Farhad Manjoo in Slate on his child using a MacBook.
He reaches for the screen and repeatedly taps to get a new clip to play. It’s pretty funny, actually. And then he whines for me to help him, which is kind of annoying.
Maybe he isn’t ready for a Mac. Maybe an iPad would be better for a child. Manjoo’s two-year-old son is a bit young for a MacBook, but most three-year-olds master the trackpad or mouse with ease. I have nieces and nephews that age and I wouldn’t dream of letting them near my Mac. Would you?
The HP Pavilion TouchSmart goes for $649.* When you get to machines classified as “ultrabooks”—the thin and light PCs that are meant to compete with Apple’s MacBook Air—it’s hard to find any that don’t have touch screens. The Acer Aspire S7, the Asus Zenbook Prime Touch, and the Samsung Series 7 Chronos—which go for around $1,100—can all be touched. You’ll spend around the same for a Mac, but if you touch its screen, all you’ll get are smudges.

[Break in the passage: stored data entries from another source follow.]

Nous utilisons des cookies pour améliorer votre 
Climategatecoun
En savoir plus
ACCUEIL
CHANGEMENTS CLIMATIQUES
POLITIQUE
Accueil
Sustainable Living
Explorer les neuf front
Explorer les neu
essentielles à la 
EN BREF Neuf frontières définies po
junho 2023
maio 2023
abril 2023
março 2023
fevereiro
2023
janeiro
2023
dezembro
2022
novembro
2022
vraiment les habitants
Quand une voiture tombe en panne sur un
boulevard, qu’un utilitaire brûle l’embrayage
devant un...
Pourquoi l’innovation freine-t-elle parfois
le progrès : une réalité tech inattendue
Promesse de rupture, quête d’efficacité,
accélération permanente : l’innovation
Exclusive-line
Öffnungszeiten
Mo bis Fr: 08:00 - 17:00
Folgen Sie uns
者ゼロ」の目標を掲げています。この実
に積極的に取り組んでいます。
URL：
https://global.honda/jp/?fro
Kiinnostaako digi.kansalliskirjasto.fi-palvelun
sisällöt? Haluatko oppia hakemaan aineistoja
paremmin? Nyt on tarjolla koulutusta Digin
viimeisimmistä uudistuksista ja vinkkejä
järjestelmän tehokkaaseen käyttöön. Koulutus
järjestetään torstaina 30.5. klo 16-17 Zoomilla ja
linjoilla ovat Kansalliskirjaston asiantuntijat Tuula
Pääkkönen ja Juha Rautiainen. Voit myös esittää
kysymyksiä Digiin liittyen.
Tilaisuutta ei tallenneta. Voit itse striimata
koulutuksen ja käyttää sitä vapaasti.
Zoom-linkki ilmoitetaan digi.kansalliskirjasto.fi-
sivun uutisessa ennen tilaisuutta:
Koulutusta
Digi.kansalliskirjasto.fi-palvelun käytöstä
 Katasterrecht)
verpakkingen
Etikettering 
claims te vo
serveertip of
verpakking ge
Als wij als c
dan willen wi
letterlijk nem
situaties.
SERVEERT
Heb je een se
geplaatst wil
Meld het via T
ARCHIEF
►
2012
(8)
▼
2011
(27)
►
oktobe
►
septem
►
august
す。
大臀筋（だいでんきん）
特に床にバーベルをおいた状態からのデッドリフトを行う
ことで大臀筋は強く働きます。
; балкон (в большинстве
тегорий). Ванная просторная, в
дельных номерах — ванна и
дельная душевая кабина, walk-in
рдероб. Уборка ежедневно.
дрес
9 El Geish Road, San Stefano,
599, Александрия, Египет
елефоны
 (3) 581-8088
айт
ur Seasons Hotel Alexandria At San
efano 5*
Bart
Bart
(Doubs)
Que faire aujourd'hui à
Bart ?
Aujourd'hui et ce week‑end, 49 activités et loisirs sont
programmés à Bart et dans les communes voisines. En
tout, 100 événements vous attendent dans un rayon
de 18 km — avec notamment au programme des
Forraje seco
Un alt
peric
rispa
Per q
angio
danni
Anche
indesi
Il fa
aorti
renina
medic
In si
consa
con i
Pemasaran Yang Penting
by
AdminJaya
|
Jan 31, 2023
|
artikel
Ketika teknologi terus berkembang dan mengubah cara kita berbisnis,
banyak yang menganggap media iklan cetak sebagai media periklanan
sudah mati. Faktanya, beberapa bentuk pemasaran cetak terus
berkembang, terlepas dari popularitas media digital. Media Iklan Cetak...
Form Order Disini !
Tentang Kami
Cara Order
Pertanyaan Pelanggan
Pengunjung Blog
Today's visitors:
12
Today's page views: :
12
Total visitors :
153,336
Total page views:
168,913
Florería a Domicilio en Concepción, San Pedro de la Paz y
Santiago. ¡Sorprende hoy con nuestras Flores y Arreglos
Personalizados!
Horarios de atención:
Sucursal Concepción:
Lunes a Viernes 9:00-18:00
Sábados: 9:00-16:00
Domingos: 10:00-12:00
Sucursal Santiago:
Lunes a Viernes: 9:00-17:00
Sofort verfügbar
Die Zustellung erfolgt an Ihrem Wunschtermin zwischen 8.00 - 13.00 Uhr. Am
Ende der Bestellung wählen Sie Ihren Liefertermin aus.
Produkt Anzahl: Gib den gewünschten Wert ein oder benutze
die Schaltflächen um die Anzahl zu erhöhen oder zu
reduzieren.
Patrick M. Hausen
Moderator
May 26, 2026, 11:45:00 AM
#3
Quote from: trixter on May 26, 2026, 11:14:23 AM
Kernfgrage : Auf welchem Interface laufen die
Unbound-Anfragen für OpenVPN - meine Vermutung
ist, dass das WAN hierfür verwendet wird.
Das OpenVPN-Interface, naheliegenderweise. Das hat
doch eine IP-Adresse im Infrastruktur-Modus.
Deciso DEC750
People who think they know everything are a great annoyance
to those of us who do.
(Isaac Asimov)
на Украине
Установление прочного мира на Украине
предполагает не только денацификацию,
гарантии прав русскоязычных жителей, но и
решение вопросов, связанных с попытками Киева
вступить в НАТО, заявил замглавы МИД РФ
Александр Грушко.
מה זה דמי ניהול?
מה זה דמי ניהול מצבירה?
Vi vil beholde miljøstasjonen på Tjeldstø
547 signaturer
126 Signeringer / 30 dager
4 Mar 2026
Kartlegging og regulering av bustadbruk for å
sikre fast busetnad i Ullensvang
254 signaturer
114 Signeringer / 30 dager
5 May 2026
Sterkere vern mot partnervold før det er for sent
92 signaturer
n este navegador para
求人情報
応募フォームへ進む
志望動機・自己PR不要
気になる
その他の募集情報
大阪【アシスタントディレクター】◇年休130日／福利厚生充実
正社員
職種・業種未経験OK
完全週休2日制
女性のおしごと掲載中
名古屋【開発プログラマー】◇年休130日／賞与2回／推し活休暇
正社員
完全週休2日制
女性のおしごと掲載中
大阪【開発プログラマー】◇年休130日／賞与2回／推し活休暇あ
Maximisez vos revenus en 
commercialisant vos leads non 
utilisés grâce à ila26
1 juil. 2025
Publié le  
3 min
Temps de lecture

This is laughable. If it’s a touchscreen, it’s got finger smudges.
I should note that the new touch PCs don’t dispense with track pads or mice; you’ll spend most of your time controlling them through those traditional means.
Then what’s the point?
The rise of touch-enabled computers raises two questions. First, what’s the point: Do you really need to be able to touch your computer’s screen rather than use a track pad or mouse? And second, why is Apple—the firm that has done more to stoke our collective touch-screen fervor than any other—apparently holding out against touch on its computers?
The answers are obvious. A touchscreen notebook is uncomfortable to use, requires extra physical effort, and brings nothing beneficial to the user but could cause bursitis.
Why doesn’t Apple have a touchscreen MacBook? See above.
Yes, a touch screen on a PC can be useful. Over the past few months I’ve used a few touch-enabled Windows 8 PCs, and during the last week I’ve been playing with a Chromebook Pixel that Google sent me to review. I’ve found their touch screens to be handy—the screen complements the keyboard and the track pad quite naturally, making for one more way to get your computer to do your bidding.
By that logic, using your foot and toes on a touchscreen or trackpad would be yet one more way to get the computer to do your bidding. The real question should be, ‘Is a touchscreen a better interface than a trackpad or a mouse.’ To answer that, look at the sales of notebooks or desktops with touchscreens. The buying public has voted already.
Manjoo quotes a Microsoft researcher regarding usage of touchscreens on Windows PCs (not tablets). Aidan Marcuss:
We see it very clearly in the data. People with touch laptops touch the screen. They reach out, they touch it, and over time they touch it more. They intersperse typing and touching quite a bit. It makes them more efficient in many of the things they want to do—for instance, in the very simple use case of flipping through a PowerPoint presentation. The data supports it. People do it.
Despite the absolute lack of data from the data (How much is the touchscreen used? Does touchscreen usage drop off over time? What about users who buy their own PCs with touchscreen vs. those who have a touchscreen PC forced onto them in the office?), isn’t it obvious that a touchscreen notebook or PC is merely another solution looking for a problem?
How’s that new wave of touchscreen PCs working out for the PC industry or Microsoft? Nobody says anything about sales numbers. Nothing. Zero. Zilch. Google’s Chromebook Pixel looks like a MacBook with two additional features. Touchscreen. And an option for 4G LTE for $200 more. Reviews love the hardware, but can’t figure out why someone would buy a MacBook-like notebook that does much less, and costs more. A touchscreen notebook is nice eye candy, but a waste of human resources.